**CONSIGNE**
Traduisez en anglais cette phrase de l'article sur Omnikrom : « Acheteurs compulsifs et aimants à groupies, les membres vieillissent, mais restent jeunes. »

**EXTRAIT DU DOCUMENT**
-------------------------
Omnikrom : Objet de convoitise
Musique

Omnikrom : Objet de convoitise

Omnikrom évite la facilité et touche plusieurs branches de la musique électronique sur son deuxième disque, Comme à la télévision. Acheteurs compulsifs et aimants à groupies, les membres vieillissent, mais restent jeunes.

C’était à l’automne 2005, époque où la formation hip-hop-électro Omnikrom était le pavé dans la mare d’une scène rap québécoise axée sur la conscientisation sociale. "Nous appelons magie ce qui est meilleur que tout, expliquait Jeanbart en entrevue. En ce sens, Omnikrom ne fait pas de la magie… Omnikrom, c’est de la magie! C’est ce qui va nous rendre riches. D’ici deux ans, tout le monde va nous aimer, et même ceux qui nous détestent écouteront nos albums en cachette. Je ne veux pas garder la tête froide. Je veux de l’argent et je le dis!"
-------------------------
**DONNÉES FOURNIES**
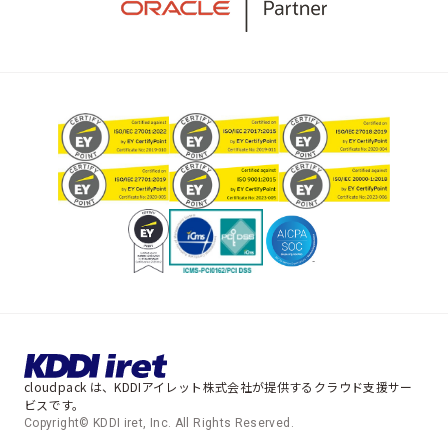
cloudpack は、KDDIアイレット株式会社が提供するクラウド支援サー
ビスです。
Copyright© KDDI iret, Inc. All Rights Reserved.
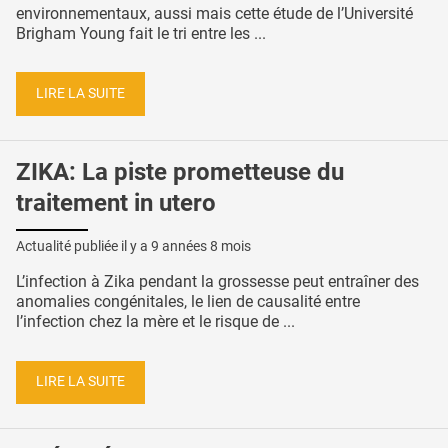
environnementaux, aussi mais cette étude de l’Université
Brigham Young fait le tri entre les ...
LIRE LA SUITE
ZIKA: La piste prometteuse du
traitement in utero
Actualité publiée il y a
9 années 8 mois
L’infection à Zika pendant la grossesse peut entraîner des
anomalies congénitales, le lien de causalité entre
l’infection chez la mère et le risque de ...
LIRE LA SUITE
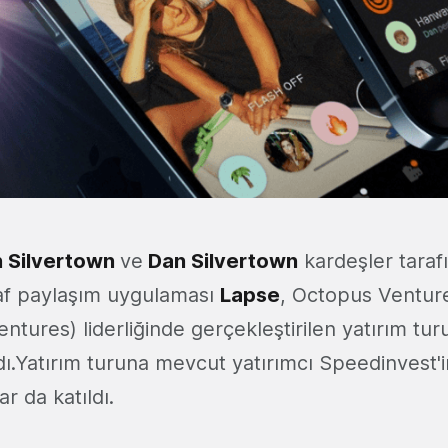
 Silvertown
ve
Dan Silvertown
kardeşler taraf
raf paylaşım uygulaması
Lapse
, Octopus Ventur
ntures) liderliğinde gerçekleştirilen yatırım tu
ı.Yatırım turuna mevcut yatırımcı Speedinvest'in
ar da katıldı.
-------------------------
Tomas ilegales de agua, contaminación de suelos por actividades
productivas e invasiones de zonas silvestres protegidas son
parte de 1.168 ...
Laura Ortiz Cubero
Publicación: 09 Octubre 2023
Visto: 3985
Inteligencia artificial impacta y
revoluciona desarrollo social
-------------------------
**RÉPONSE**
Compulsive shoppers and groupie magnets, the members are getting older, but they stay young.